(Assigned task): An exact copy of the entries is required, excluding any pictures.
+===+
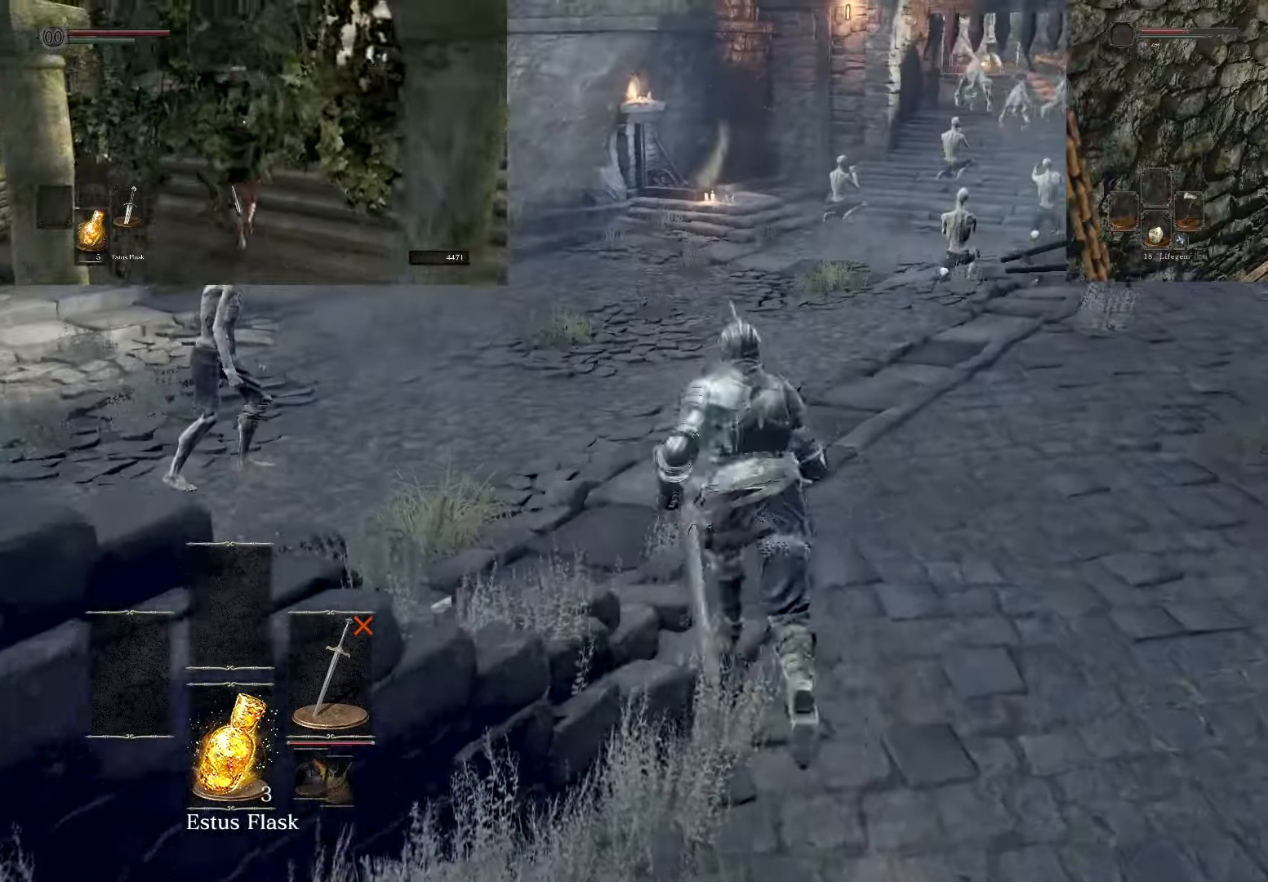
{"buttons": ["CIRCLE"], "left_stick": "up", "right_stick": "center", "events": [[33, "CIRCLE", "down"]]}
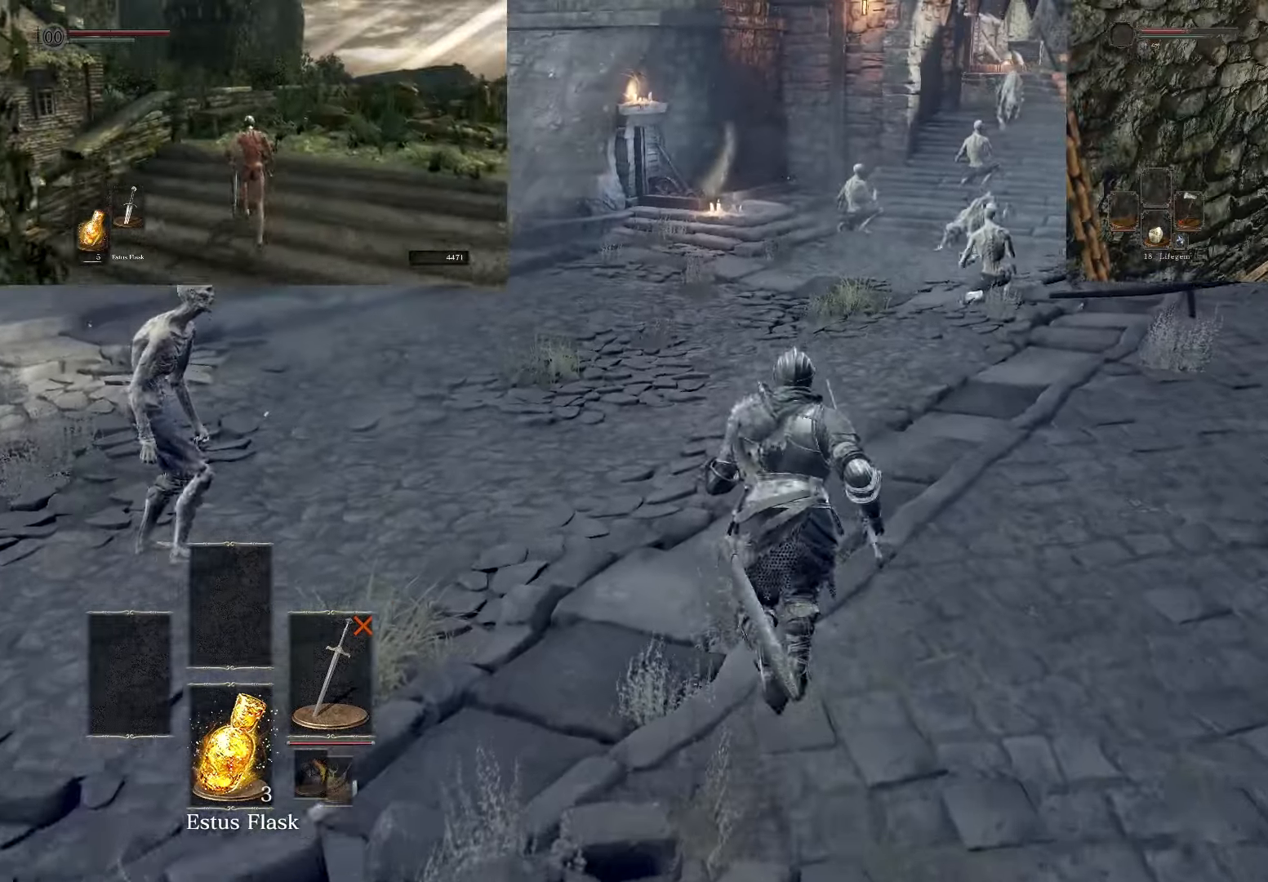
{"buttons": ["CIRCLE"], "left_stick": "up", "right_stick": "center", "events": []}
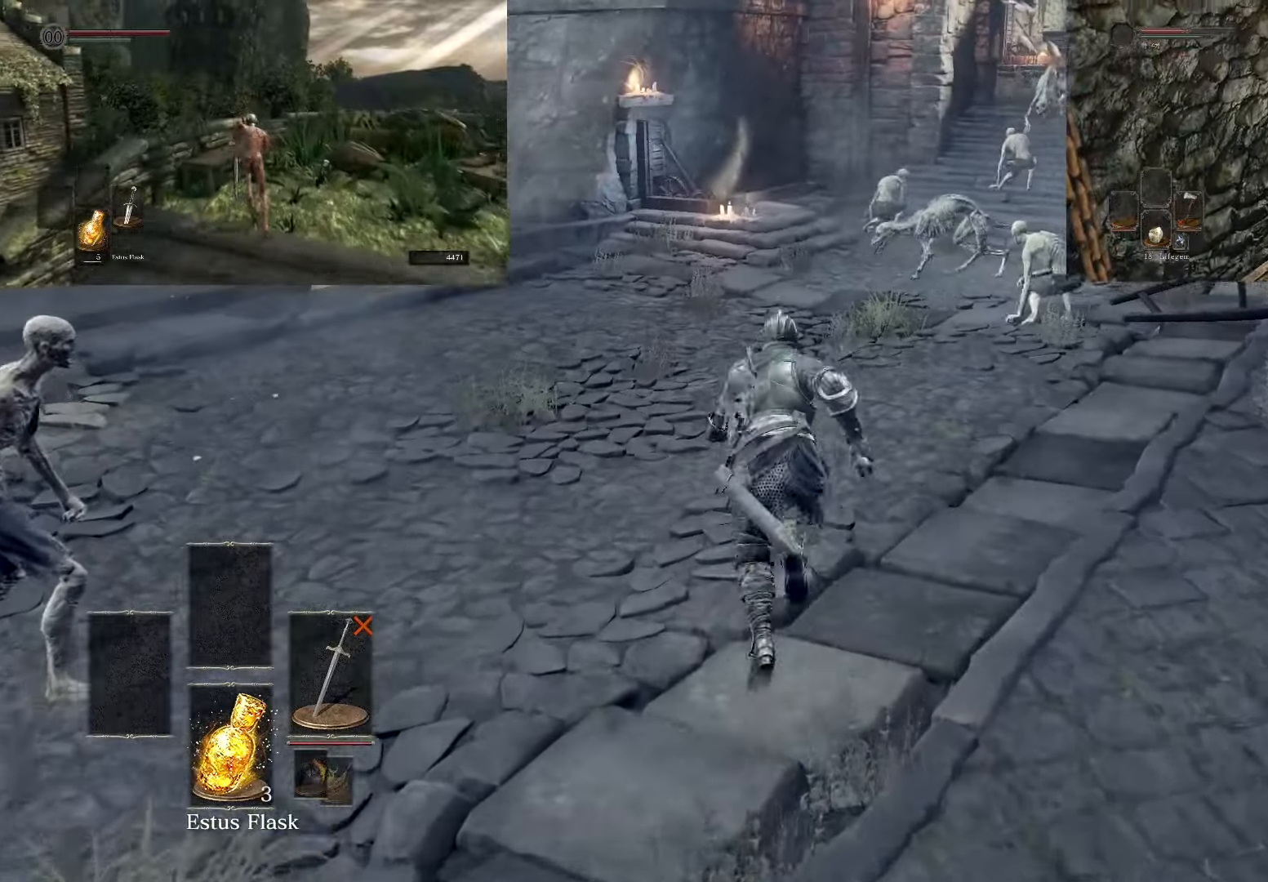
{"buttons": ["CIRCLE"], "left_stick": "up", "right_stick": "center", "events": []}
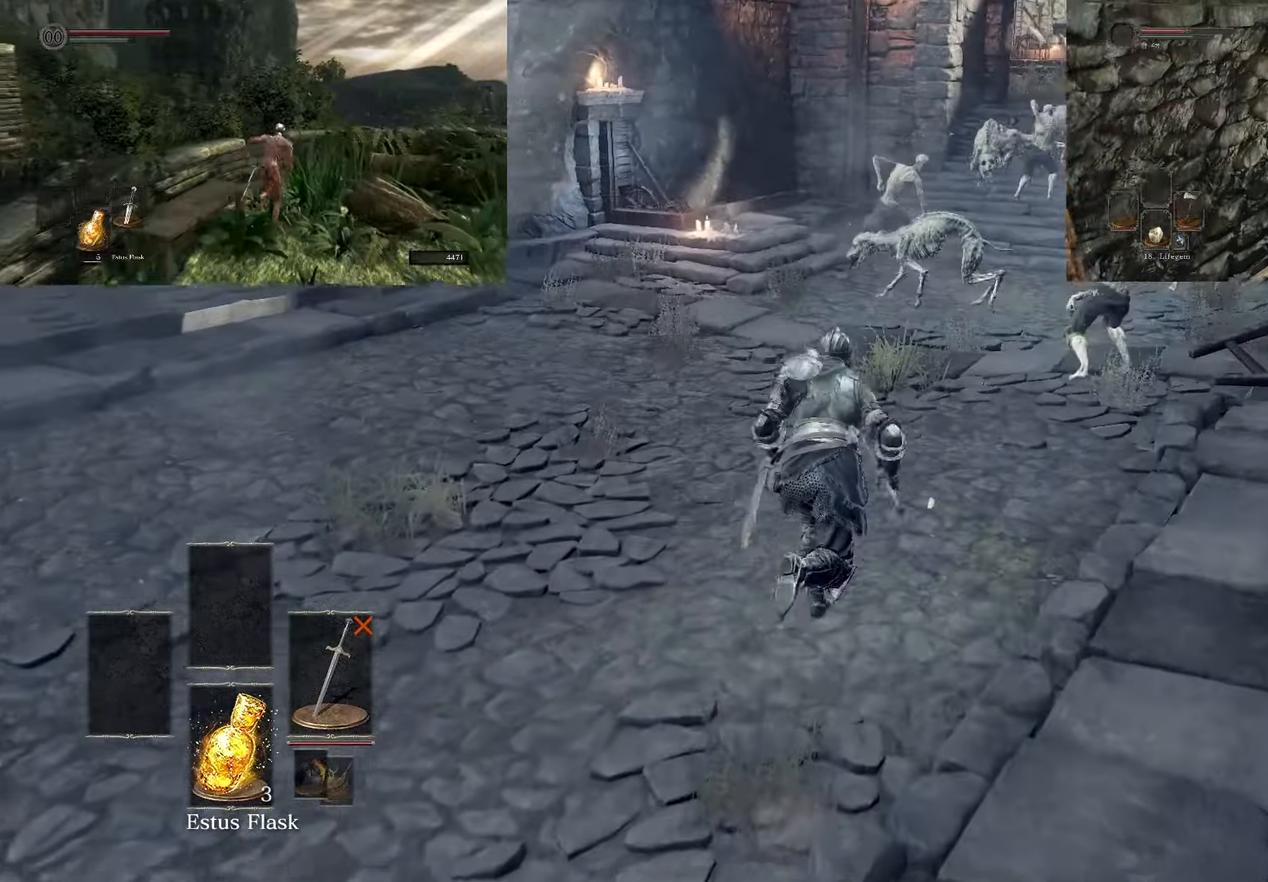
{"buttons": ["CIRCLE"], "left_stick": "up", "right_stick": "center", "events": []}
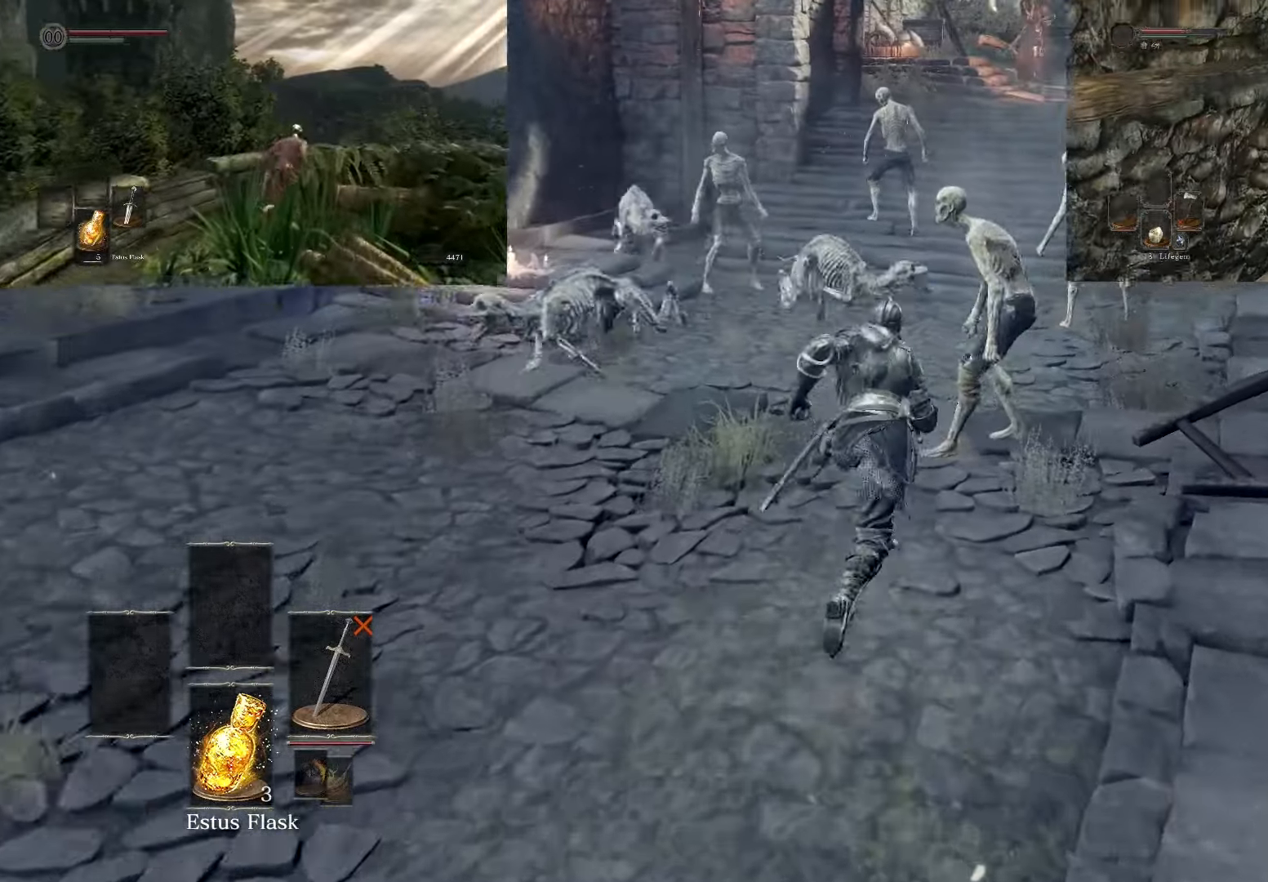
{"buttons": ["CIRCLE"], "left_stick": "up", "right_stick": "center", "events": [[117, "left_stick", "up-right"], [317, "left_stick", "up"]]}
+===+
(Response to the task):
{"buttons": ["CIRCLE"], "left_stick": "up", "right_stick": "center", "events": [[33, "CIRCLE", "down"]]}
{"buttons": ["CIRCLE"], "left_stick": "up", "right_stick": "center", "events": []}
{"buttons": ["CIRCLE"], "left_stick": "up", "right_stick": "center", "events": []}
{"buttons": ["CIRCLE"], "left_stick": "up", "right_stick": "center", "events": []}
{"buttons": ["CIRCLE"], "left_stick": "up", "right_stick": "center", "events": [[117, "left_stick", "up-right"], [317, "left_stick", "up"]]}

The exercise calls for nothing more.